HAL は良くないといいたいわけではなく、上のコードはまだ HAL の抽象化の恩恵にはあずかっています。BSRR と BRR はピンごとに違うわけで正しいレジスタとビットを探してくる手間は HAL 任せなわけです。今構築中の CAN インタフェースライブラリも「汎用」なので HAL の恩恵は大きいです。それでもひと手間加えるだけでこれだけ実行が速くなるわけです。こうなると、SPI の制御だって HAL 任せでいいの?という疑問が湧いてきます。
ということで、HAL の SPI 用 API 関数のうち一番使うのが簡単な HAL_SPI_TransmitReceive() を使った場合、1バイト送受信では以下のように開始から終了まで約 23μS かかります。

これはまあいいとして、バイト数が多くなると送信に隙間が空くことがわかっています。18バイト送受信したらどうなるでしょうか?
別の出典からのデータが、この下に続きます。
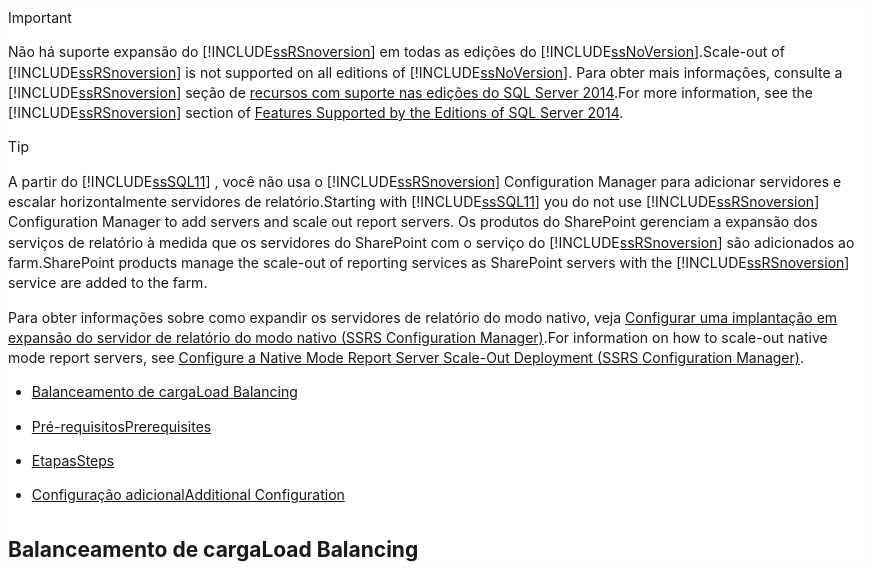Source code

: > [!IMPORTANT]  
>  <span data-ttu-id="bb04e-107">Não há suporte expansão do [!INCLUDE[ssRSnoversion](../../includes/ssrsnoversion-md.md)] em todas as edições do [!INCLUDE[ssNoVersion](../../includes/ssnoversion-md.md)].</span><span class="sxs-lookup"><span data-stu-id="bb04e-107">Scale-out of [!INCLUDE[ssRSnoversion](../../includes/ssrsnoversion-md.md)] is not supported on all editions of [!INCLUDE[ssNoVersion](../../includes/ssnoversion-md.md)].</span></span> <span data-ttu-id="bb04e-108">Para obter mais informações, consulte a [!INCLUDE[ssRSnoversion](../../includes/ssrsnoversion-md.md)] seção de [recursos com suporte nas edições do SQL Server 2014](../../../2014/getting-started/features-supported-by-the-editions-of-sql-server-2014.md).</span><span class="sxs-lookup"><span data-stu-id="bb04e-108">For more information, see the [!INCLUDE[ssRSnoversion](../../includes/ssrsnoversion-md.md)] section of [Features Supported by the Editions of SQL Server 2014](../../../2014/getting-started/features-supported-by-the-editions-of-sql-server-2014.md).</span></span>  
  
> [!TIP]  
>  <span data-ttu-id="bb04e-109">A partir do [!INCLUDE[ssSQL11](../../includes/sssql11-md.md)] , você não usa o [!INCLUDE[ssRSnoversion](../../includes/ssrsnoversion-md.md)] Configuration Manager para adicionar servidores e escalar horizontalmente servidores de relatório.</span><span class="sxs-lookup"><span data-stu-id="bb04e-109">Starting with [!INCLUDE[ssSQL11](../../includes/sssql11-md.md)] you do not use [!INCLUDE[ssRSnoversion](../../includes/ssrsnoversion-md.md)] Configuration Manager to add servers and scale out report servers.</span></span> <span data-ttu-id="bb04e-110">Os produtos do SharePoint gerenciam a expansão dos serviços de relatório à medida que os servidores do SharePoint com o serviço do [!INCLUDE[ssRSnoversion](../../includes/ssrsnoversion-md.md)] são adicionados ao farm.</span><span class="sxs-lookup"><span data-stu-id="bb04e-110">SharePoint products manage the scale-out of reporting services as SharePoint servers with the [!INCLUDE[ssRSnoversion](../../includes/ssrsnoversion-md.md)] service are added to the farm.</span></span>  
  
 <span data-ttu-id="bb04e-111">Para obter informações sobre como expandir os servidores de relatório do modo nativo, veja [Configurar uma implantação em expansão do servidor de relatório do modo nativo &#40;SSRS Configuration Manager&#41;](../../reporting-services/install-windows/configure-a-native-mode-report-server-scale-out-deployment.md).</span><span class="sxs-lookup"><span data-stu-id="bb04e-111">For information on how to scale-out native mode report servers, see [Configure a Native Mode Report Server Scale-Out Deployment &#40;SSRS Configuration Manager&#41;](../../reporting-services/install-windows/configure-a-native-mode-report-server-scale-out-deployment.md).</span></span>  
  
-   [<span data-ttu-id="bb04e-112">Balanceamento de carga</span><span class="sxs-lookup"><span data-stu-id="bb04e-112">Load Balancing</span></span>](#bkmk_loadbalancing)  
  
-   [<span data-ttu-id="bb04e-113">Pré-requisitos</span><span class="sxs-lookup"><span data-stu-id="bb04e-113">Prerequisites</span></span>](#bkmk_prerequisites)  
  
-   [<span data-ttu-id="bb04e-114">Etapas</span><span class="sxs-lookup"><span data-stu-id="bb04e-114">Steps</span></span>](#bkmk_steps)  
  
-   [<span data-ttu-id="bb04e-115">Configuração adicional</span><span class="sxs-lookup"><span data-stu-id="bb04e-115">Additional Configuration</span></span>](#bkmk_additional)  
  
##  <a name="load-balancing"></a><a name="bkmk_loadbalancing"></a><span data-ttu-id="bb04e-116">Balanceamento de carga</span><span class="sxs-lookup"><span data-stu-id="bb04e-116">Load Balancing</span></span>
95μS … は 0.1ms … ちょーっとよろしくない気がしてきます。ということで、オリジナルの API 関数をコピーしてきて自分の用途ではいらないコードを削ってみました。あとアルゴリズムが遅そうだったので直してみました。以下が1バイト送受信の場合

約 7μS、かなり速くなります。それでは、18バイト送受信の場合は?

こちらもだいぶん速くなりました。STM32C0F6P6 の SPI には2バイトを一度に送る機能がありそれを使って2バイトずつデータを送っているのですがペリフェラルとのやり取りにどうしても時間がかかるらしく、SPI 送信 FIFO にデータを入れるたびに 3μS ぐらいの遅延が出るようです。この隙間がなければもっと速くなりそうなのですが、この送受信方式ではハードウェアの制約でこれ以上は速くならないかもしれません。
この隙間は送受信のバイト数が多くなるほど痛くなってくるわけですが、STMicro も手をこまねいているわけではありません。STM32 は DMA を使って SPI の送受信をする機能も用意しています。そちらも試してみました。
下のスクリーンショットは、HAL の DMA 送受信 API を使った場合です。1バイト送受信の場合

47 μS、むしろ遅いのか。18バイト送受信の場合はどうでしょうか?

70μS、バイト間の隙間はなくなりましたが、速度の向上は少しだけです。DMA は始まれば効率よく送信できますがセットアップにはより時間がかかるようです。もっとたくさんのバイト数を送らないと利点が生かせないかもしれません。でも CAN 用途ではこの程度の長さなのですよね。どうも座りが悪いです。帯に短したすきに長し。
HAL DMA 送受信でも自分の使い方ではいらないコードを消した実装を試してみました。1バイト送受信の場合

40μS、劇的な速度向上はありません。ハードウェアの制約っぽい感じがします。18バイト送受信の場合

66μS、うーんこの、飛行機に乗るために成田空港に行く感じ。
SPI アクセス関数をどうするか決めるのも悩ましいですが、この実験の過程で USART も鬼遅いのが垣間見えています。もしかして、STM32 はプロセッサでふんだんに計算して周辺デバイスにはたまにアクセスする程度の用途を想定している?そして応答時間よりスループット重視?うーん、Rings じゃん。でも Analog3 では制御用途だからはまりが悪いかもしれません。
今まで PSoC はどうなのか詳しく見ていなかったのですが、断然気になりだしました。そもそも根本的に 32ビットコントローラは制御用途に向いているのでしょうか?というわけで、STM32 の検討はいったん中断、PSoC で同じような実験をして比較してみたいと思います。PSoC ちょっと高いのだけどもなあ。AVR も高い。悩ましいです。